- Origin: New York City, United States
- Years active: Late 1960s - early 1970s
- Label: A&M
- Past members: Paul Douglas David Williams Dennis Williams Frank Maio Mike Sassano

= Abaco Dream =

American rock music band

Abaco Dream was an American rock group from New York City, United States.

==History==
The members were Paul Douglas, David Williams, Dennis Williams, Frank Maio, and Mike Sassano. Their 1969 release, the Sly Stone-written "Life and Death in G & A", peaked at number 74 on the Billboard Hot 100 and at number 58 on the Cashbox Top 100 (A&M 1081). Another single from the group, "Another Night of Love/Chocolate Pudding", did not chart when released in 1970.

The constant with all four Abaco Dream tracks was the producer Ted Cooper, who was a music executive at Double M Productions at the time, and had previously worked at Epic Records, Sly Stone's record label.

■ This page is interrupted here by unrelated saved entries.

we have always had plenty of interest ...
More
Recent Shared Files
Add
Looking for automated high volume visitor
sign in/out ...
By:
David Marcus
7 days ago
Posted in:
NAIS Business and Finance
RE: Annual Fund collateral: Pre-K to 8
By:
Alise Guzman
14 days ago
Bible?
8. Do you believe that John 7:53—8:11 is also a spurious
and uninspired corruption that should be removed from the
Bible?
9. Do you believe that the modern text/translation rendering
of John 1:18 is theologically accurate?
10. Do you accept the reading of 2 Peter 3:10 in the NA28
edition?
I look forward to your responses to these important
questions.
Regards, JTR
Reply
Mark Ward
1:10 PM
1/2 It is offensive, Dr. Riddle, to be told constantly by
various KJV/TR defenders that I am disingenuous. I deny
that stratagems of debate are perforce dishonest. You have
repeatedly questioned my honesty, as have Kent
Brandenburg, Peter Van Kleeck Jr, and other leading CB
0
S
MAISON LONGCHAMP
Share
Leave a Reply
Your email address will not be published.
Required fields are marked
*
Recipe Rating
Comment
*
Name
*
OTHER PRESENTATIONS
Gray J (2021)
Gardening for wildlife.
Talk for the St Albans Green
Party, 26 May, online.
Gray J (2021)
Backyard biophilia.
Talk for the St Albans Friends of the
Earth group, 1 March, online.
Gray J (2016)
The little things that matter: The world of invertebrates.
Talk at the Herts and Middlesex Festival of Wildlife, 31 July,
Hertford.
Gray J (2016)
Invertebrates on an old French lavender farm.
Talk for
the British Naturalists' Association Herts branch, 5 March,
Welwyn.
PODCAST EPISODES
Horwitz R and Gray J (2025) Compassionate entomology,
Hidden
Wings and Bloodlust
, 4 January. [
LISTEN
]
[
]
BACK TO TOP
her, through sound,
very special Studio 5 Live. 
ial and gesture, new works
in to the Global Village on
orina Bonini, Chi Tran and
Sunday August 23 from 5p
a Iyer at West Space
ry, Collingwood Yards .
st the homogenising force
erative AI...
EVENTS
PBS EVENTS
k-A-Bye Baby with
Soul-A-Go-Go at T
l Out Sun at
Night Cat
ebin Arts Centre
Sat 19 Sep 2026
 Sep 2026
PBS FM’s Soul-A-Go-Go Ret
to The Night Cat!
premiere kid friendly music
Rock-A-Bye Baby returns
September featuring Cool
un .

Cooper died in 1975.

==Singles discography==
- A&M 1081 - "Life and Death in G & A" written by Sylvester Stewart / "Cat Woman" written by Eric Siday
- A&M 1160 - "Another Night Of Love" / "Chocolate Pudding" both written by Arthur Miller

"Life and Death in G & A" reached #34 in Canada and "Cat Woman" was #66.

==Sly and the Family Stone==
Some musicologists, such as Joel Whitburn, believe that "Life and Death in G & A" is actually a performance by Sly and the Family Stone. They note the similarity in performance of this song to other Family Stone songs and the dissimilarity between this song and other Abaco Dream releases. The song also appears on the CD compilation Listen To The Voices: Sly Stone In The Studio 1965-1970, issued by Ace Records. The vocals are attributed to Joe Hicks who, in 1970, performed a cover version for Stone's Stone Flower label.